Prerequisite
This is a question is an extension of this post. So, some of the introduction of the problem will be similar to that post.
Problem
Let's say result
is a 2D array and values
is a 1D array. values
holds some values associated with each element in result
. The mapping of an element in values
to result
is stored in x_mapping
and y_mapping
. A position in result
can be associated with different values. (x,y)
pair from x_mapping
and y_mapping
is associated with results[-y,x]
. I have to find the unique count of the values grouped by associations.
An example for better clarification.
result
array:
[[ 0., 0.],
[ 0., 0.],
[ 0., 0.],
[ 0., 0.]]
values
array:
[ 1., 2., 1., 1., 5., 6., 7., 1.]
Note: Here result
arrays and values
have the same number of elements. But it might not be the case. There is no relation between the sizes at all.
x_mapping
and y_mapping
have mappings from 1D values
to 2D result
. The sizes of x_mapping
, y_mapping
and values
will be the same.
x_mapping
- [0, 1, 0, 0, 0, 0, 0, 0]
y_mapping
- [0, 3, 2, 2, 0, 3, 2, 0]
Here, 1st value(values[0]), 5th value(values[4]) and 8th value(values[7]) have x as 0 and y as 0 (x_mapping[0] and y_mappping[0]) and hence associated with result[0, 0]. If we compute the count of distinct values from this group- (1,5,1), we will have 2 as result.
@WarrenWeckesser
Let's see how [1, 3]
(x,y) pair from x_mapping
and y_mapping
contribute to results
. Since there is only one value, ie 2, associated with this particular group, the results[-3,1]
will have one as the number of distinct values associated with that cell is one.
Another example.
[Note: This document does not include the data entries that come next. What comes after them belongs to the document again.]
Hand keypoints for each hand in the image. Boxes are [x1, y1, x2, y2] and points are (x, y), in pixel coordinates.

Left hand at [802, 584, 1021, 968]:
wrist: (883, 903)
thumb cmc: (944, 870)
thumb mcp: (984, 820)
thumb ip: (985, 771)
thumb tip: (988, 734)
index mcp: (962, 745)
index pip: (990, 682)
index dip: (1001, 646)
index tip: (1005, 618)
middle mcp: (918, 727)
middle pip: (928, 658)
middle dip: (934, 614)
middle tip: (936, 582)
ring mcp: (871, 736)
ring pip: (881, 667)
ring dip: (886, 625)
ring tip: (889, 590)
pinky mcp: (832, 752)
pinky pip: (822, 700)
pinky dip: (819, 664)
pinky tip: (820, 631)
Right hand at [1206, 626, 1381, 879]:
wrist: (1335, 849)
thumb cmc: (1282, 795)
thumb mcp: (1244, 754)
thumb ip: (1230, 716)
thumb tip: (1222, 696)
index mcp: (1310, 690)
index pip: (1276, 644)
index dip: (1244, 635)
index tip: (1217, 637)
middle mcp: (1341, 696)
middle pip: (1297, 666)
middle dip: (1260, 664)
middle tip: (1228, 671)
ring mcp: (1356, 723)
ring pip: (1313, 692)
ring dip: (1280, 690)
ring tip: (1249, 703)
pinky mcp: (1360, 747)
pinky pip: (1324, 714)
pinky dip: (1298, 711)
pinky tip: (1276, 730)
Let's compute the value of results[-1,1]
. From mappings, since there is no value associated with the cell, the value of results[-1,1]
will be zero.
Similarly, the position [-2, 0]
in results
will have value 2.
Note that if there is no association at all then the default value for result
will be zero.
The result
after computation,
[[ 2., 0.],
[ 1., 1.],
[ 2., 0.],
[ 0., 0.]]
Current working solution
Using the answer from @Divakar, I was able to find a working solution.
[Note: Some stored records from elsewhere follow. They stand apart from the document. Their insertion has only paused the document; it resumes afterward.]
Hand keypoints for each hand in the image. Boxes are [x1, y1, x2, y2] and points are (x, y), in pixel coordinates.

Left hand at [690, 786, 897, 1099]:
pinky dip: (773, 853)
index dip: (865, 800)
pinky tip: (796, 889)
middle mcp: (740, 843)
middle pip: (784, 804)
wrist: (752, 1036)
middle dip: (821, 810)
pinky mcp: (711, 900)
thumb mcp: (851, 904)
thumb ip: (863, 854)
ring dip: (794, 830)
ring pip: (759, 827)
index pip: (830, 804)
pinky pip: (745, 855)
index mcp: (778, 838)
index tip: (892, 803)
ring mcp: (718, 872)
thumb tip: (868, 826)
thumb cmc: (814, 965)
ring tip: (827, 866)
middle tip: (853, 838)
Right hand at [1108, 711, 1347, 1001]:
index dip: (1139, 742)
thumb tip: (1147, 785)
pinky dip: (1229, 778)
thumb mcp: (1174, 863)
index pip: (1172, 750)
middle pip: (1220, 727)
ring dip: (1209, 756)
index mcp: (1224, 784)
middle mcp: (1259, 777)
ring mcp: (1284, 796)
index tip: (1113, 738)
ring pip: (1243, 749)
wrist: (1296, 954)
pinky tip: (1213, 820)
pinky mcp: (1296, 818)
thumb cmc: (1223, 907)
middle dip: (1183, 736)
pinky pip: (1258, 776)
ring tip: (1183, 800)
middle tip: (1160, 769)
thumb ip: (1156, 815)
x_mapping = np.array([0, 1, 0, 0, 0, 0, 0, 0])
y_mapping = np.array([0, 3, 2, 2, 0, 3, 2, 0])
values = np.array([ 1., 2., 1., 1., 5., 6., 7., 1.], dtype=np.float32)
result = np.zeros([4, 2], dtype=np.float32)
m,n = result.shape
out_dtype = result.dtype
lidx = ((-y_mapping)%m)*n + x_mapping
sidx = lidx.argsort()
idx = lidx[sidx]
val = values[sidx]
m_idx = np.flatnonzero(np.r_[True,idx[:-1] != idx[1:]])
unq_ids = idx[m_idx]
r_res = np.zeros(m_idx.size, dtype=np.float32)
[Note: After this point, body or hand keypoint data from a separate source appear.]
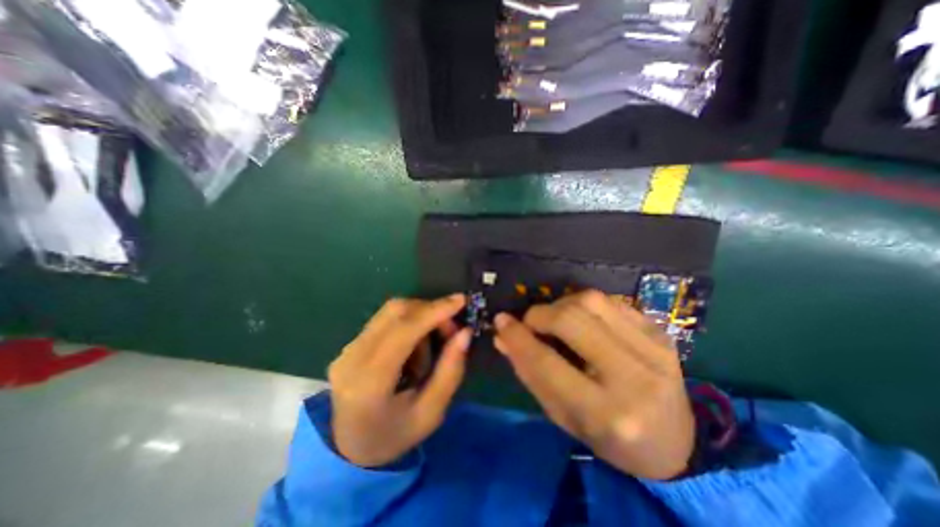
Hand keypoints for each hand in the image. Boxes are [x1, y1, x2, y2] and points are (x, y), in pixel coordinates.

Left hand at [327, 295, 473, 466]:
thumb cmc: (395, 436)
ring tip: (432, 343)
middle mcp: (352, 358)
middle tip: (451, 329)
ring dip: (420, 317)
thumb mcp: (432, 412)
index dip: (434, 311)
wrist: (351, 448)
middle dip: (431, 311)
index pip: (403, 332)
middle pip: (396, 312)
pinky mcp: (350, 344)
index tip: (461, 300)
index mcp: (370, 383)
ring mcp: (347, 349)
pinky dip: (409, 323)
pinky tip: (414, 346)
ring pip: (391, 311)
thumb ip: (450, 370)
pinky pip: (385, 319)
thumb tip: (465, 332)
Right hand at [495, 290, 692, 478]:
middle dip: (540, 315)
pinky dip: (585, 304)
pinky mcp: (660, 331)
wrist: (674, 441)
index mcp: (606, 413)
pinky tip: (582, 320)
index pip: (547, 363)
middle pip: (570, 320)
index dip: (518, 338)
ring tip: (556, 320)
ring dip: (561, 304)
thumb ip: (530, 373)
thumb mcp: (562, 416)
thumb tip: (502, 336)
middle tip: (530, 322)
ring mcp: (654, 348)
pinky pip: (610, 300)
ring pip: (590, 301)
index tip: (500, 321)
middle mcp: (633, 377)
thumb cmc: (609, 437)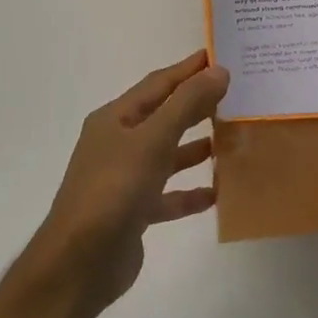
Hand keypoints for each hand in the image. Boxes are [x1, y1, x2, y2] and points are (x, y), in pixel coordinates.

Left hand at [24, 51, 228, 315]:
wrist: (80, 262)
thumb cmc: (114, 190)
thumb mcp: (153, 140)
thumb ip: (186, 104)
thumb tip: (219, 71)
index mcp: (115, 119)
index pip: (158, 84)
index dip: (189, 69)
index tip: (221, 56)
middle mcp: (118, 144)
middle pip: (164, 117)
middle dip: (197, 106)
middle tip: (237, 94)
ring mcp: (125, 179)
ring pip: (168, 155)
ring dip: (197, 147)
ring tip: (233, 138)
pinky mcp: (134, 211)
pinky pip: (169, 195)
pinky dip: (191, 191)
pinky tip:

for i in range(0, m_idx.shape[0]):
_next = None
arr = None
if i == m_idx.shape[0]-1:
_next = val.shape[0]
else:
_next = m_idx[i+1]
_start = m_idx[i]
if _start >= _next:
arr = val[_start]
else:
arr = val[_start:_next]
r_res[i] = np.unique(arr).size
result.flat[unq_ids] = r_res
Question
Now, the above solution takes 15ms for operating on 19943 values. I'm looking for a way to compute the result faster. Is there any more performant way to do this?
Side note
I'm using Numpy version 1.14.3 with Python 3.5.2
Edits
Thanks to @WarrenWeckesser, pointing out that I haven't explained how an element in results
is associated with (x,y)
from mappings. I have updated the post and added examples for clarity.